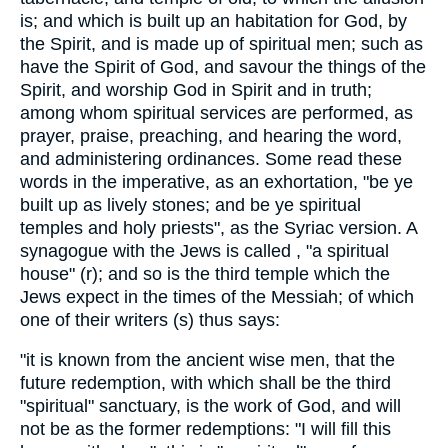
is; and which is built up an habitation for God, by
the Spirit, and is made up of spiritual men; such as
have the Spirit of God, and savour the things of the
Spirit, and worship God in Spirit and in truth;
among whom spiritual services are performed, as
prayer, praise, preaching, and hearing the word,
and administering ordinances. Some read these
words in the imperative, as an exhortation, "be ye
built up as lively stones; and be ye spiritual
temples and holy priests", as the Syriac version. A
synagogue with the Jews is called , "a spiritual
house" (r); and so is the third temple which the
Jews expect in the times of the Messiah; of which
one of their writers (s) thus says:
"it is known from the ancient wise men, that the
future redemption, with which shall be the third
"spiritual" sanctuary, is the work of God, and will
not be as the former redemptions: "I will fill this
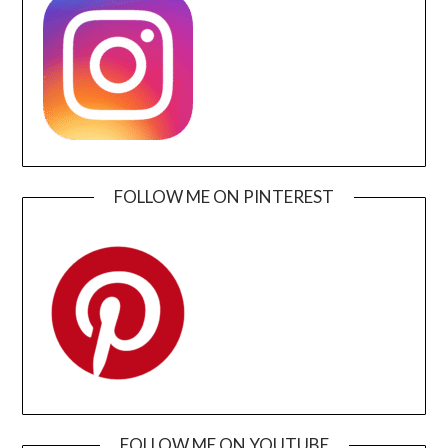
FOLLOW ME ON PINTEREST
FOLLOW ME ON YOUTUBE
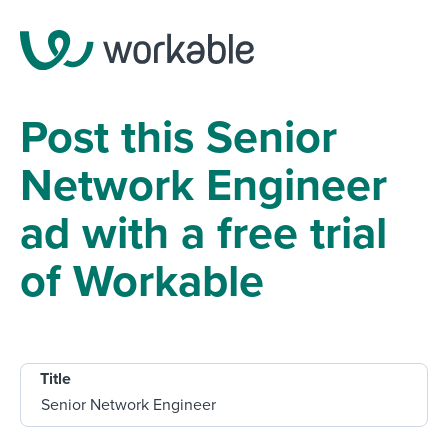
Post this Senior
Network Engineer
ad with a free trial
of Workable
Title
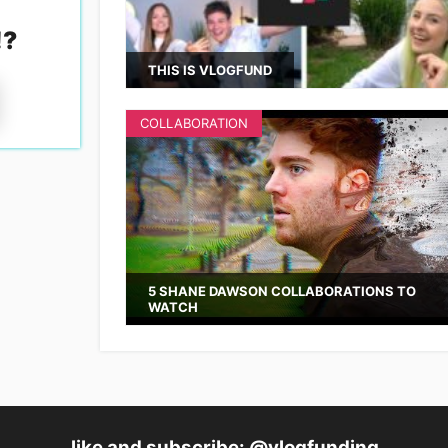
!
?
THIS IS VLOGFUND
COLLABORATION
5 SHANE DAWSON COLLABORATIONS TO
WATCH
like and subscribe: @vlogfunding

++++

YOUR INSTRUCTIONS: All entries must be output unchanged, with every picture omitted.

SOLVED EXERCISE:
is; and which is built up an habitation for God, by
the Spirit, and is made up of spiritual men; such as
have the Spirit of God, and savour the things of the
Spirit, and worship God in Spirit and in truth;
among whom spiritual services are performed, as
prayer, praise, preaching, and hearing the word,
and administering ordinances. Some read these
words in the imperative, as an exhortation, "be ye
built up as lively stones; and be ye spiritual
temples and holy priests", as the Syriac version. A
synagogue with the Jews is called , "a spiritual
house" (r); and so is the third temple which the
Jews expect in the times of the Messiah; of which
one of their writers (s) thus says:
"it is known from the ancient wise men, that the
future redemption, with which shall be the third
"spiritual" sanctuary, is the work of God, and will
not be as the former redemptions: "I will fill this
FOLLOW ME ON PINTEREST
FOLLOW ME ON YOUTUBE
Post this Senior
Network Engineer
ad with a free trial
of Workable
Title
!
?
THIS IS VLOGFUND
COLLABORATION
5 SHANE DAWSON COLLABORATIONS TO
WATCH
like and subscribe: @vlogfunding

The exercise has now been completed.